Einige unabhängige Vermögensverwalter, die das Beantragen der Finma-Lizenz auf Ende 2022 terminiert haben, riskieren gegen die neuen Regulierungen zu verstossen, noch bevor sie die Finma-Lizenz beantragt haben, schreibt Lamara von Albertini in ihrem Beitrag für finews.first.


In dieser Rubrik nehmen Autorinnen und Autoren Stellung zu Wirtschafts- und Finanzthemen


Ende 2021 läuft die zweijährige Übergangsfrist der meisten Vorschriften des Finanzdienstleistungsgesetzes (Fidleg) ab. Im Zentrum des neuen Regelwerks stehen die Verbesserung des Anlegerschutzes sowie die Angleichung an das EU-Recht. Doch wo stehen die Finanzdienstleister, und was können ihre Kunden von ihnen erwarten? Wo liegen die Stolpersteine, und was kann man den Finanzdienstleister empfehlen?

FIdleg, zusammen mit dem Finanzinstitutsgesetz (Finig) haben einen Reformcharakter und werden längerfristig gesehen zwangsläufig ein Stück weit zur Veränderung der Schweizer Finanzbranche beitragen.

«Als Faustregel gilt, je komplexer das Geschäftsmodell, desto grösser können die Stolpersteine ausfallen»

Grundsätzlich handelt sich um komplexe Regulierungen, die fachkundig angewandt und gesamthaft nicht unterschätzt werden dürfen. In der EU existieren zahlreiche Auslegungsregeln in Bezug auf MiFID, das Fehlen von derartigen in der Schweiz, erschwert in vielen Fällen die Anwendung. Die ersten Erfahrungen zeigen, dass die Umsetzung von Fidleg von vielen Finanzdienstleistern unterschätzt wird.

Eine sachkundige, korrekte Umsetzung von Fidleg stellt Finanzdienstleister vor unterschiedliche Herausforderungen. Als Faustregel gilt, je komplexer das Geschäftsmodell, desto grösser können die Stolpersteine ausfallen. Jedoch auch kleinere Finanzinstitute sollten die Umsetzung von Fidleg nicht unterschätzen und vor allem nicht vernachlässigen.

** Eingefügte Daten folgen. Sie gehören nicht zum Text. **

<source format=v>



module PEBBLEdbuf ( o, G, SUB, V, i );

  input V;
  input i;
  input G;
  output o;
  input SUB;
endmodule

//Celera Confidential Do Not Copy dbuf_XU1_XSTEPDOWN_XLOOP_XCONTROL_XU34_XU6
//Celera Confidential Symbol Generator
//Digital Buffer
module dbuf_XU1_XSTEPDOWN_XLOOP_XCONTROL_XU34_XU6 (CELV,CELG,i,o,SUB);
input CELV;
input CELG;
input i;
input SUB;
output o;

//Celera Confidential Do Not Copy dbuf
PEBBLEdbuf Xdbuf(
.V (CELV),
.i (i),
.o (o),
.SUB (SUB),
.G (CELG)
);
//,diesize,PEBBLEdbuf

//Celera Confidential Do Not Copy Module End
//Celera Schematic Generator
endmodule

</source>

Die Praxis zeigt, dass einige unabhängige Vermögensverwalter, die das Beantragen der Finma-Lizenz auf das Ende 2022 terminiert haben, Fidleg teilweise aus den Augen verloren haben und riskieren gegen die neuen Regulierungen zu verstossen, bevor sie die Finma-Lizenz beantragt haben.

«Eine korrekte Identifikation der Kunden ist das zentrale Tor im Fidleg »

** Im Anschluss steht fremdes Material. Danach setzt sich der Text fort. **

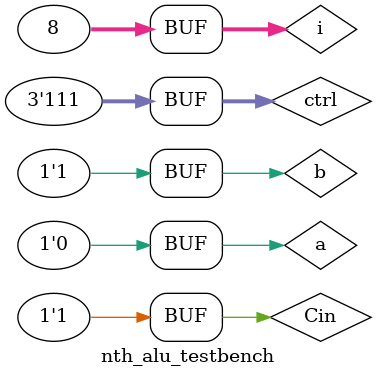
<source format=sv>
`timescale 1ns/10ps
module nth_alu (a, b, ctrl, out, Cin, Cout);

    input   logic       a, b, Cin;
    input   logic [2:0] ctrl;
    output  logic       out, Cout;

    /*
    Wire signals
    Signal a does need to be modified
    Signal b goes through a 2 to 1 mux for
    subtract operation
    */
    logic adder_out, and_out, or_out, xor_out, b_not, adder_b;
    logic [1:0] mux2_sig;
    logic [7:0] mux8_sig;
    
    //Mux2 Input Signals
    assign mux2_sig[0] = b;
    assign mux2_sig[1] = b_not;

    /*
    Commands
    000 = b (0)
    001 = empty;
    010 = a + b (2) both takes adder out
    011 = a - b (3) both takes adder out
    100 = a & b (4)
    101 = a | b (5)
    110 = a ^ b (6)
    111 = empty
    */
    //Mux8 Input Signals
    assign mux8_sig[0] = b;
    assign mux8_sig[3:2] = {2{adder_out}};
    assign mux8_sig[4] = and_out;
    assign mux8_sig[5] = or_out;
    assign mux8_sig[6] = xor_out;

    //Instantiate 2 to 1 mux for B signal
    not #0.05 (b_not, b);
    mux2_1 #(.WIDTH(1)) mux2    (.in(mux2_sig), .sel(ctrl[0]), 
                                .out(adder_b));

    //Instantiate full_adder
    full_adder adder (.a, .b(adder_b), .Cin, .Cout, .sum(adder_out));

    //Create the 3 gates
    and #0.05 and_gate (and_out, a, b);
    or #0.05 or_gate (or_out, a, b);
    xor #0.05 xor_out0 (xor_out, a, b);

    //Instantiate 8 to 1 mux for ALU output
    mux8_1 #(.WIDTH(1)) mux8 (.in(mux8_sig), .sel(ctrl), .out(out));
endmodule

module nth_alu_testbench();
    logic       a, b, Cin;
    logic [2:0] ctrl;
    logic       out, Cout;

    nth_alu dut (.a, .b, .Cin, .ctrl, .out, .Cout);

    integer i;

    initial begin
        a = 0; b = 0; Cin = 0; ctrl = 3'b0; #2;
        a = 1; b = 0; 
        for(i = 0; i < 8; i++) begin // check all outputs
            ctrl = i; 
            if(ctrl[0] == 1)
                Cin = 1;
            else
                Cin = 0;
            #2;
        end

        a = 1; b = 1;
        for(i = 0; i < 8; i++) begin // check all outputs
            ctrl = i; 
            if(ctrl[0] == 1)
                Cin = 1;
            else
                Cin = 0;
            #2;
        end

        a = 0; b = 0;
        for(i = 0; i < 8; i++) begin // check all outputs
            ctrl = i; 
            if(ctrl[0] == 1)
                Cin = 1;
            else
                Cin = 0;
            #2;
        end

        a = 0; b = 1;
        for(i = 0; i < 8; i++) begin // check all outputs
            ctrl = i; 
            if(ctrl[0] == 1)
                Cin = 1;
            else
                Cin = 0;
            #2;
        end
    end
endmodule
</source>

Die Herausforderungen bei der Implementierung von Fidleg beginnen bereits bei der Kundensegmentierung. Die Zuordnung der Kunden in die drei gesetzlichen Kundenkategorien kann sich aufwendig gestalten. Eine korrekte Identifikation der Kunden ist das zentrale Tor im Fidleg und bestimmt das Anlegeschutzniveau.

In der Praxis zeigen sich zahlreiche Spezialkonstellationen, wie gemeinsame Konten und Depots, Vollmachten, Verhältnisse mit unabhängigen Vermögensverwaltern, etc. Die vom Gesetz vorgesehenen Opting-in und Opting-out-Möglichkeiten bieten zwar interessante Spielräume, deren praktische Umsetzung könnte sich in der Praxis jedoch als komplex erweisen. In vielen Fällen ist eine Rücksprache und Mitwirkung der Kunden unumgänglich. Die Banken werden im Hinblick auf die Kundensegmentierung mit der technischen Replikation stark konfrontiert.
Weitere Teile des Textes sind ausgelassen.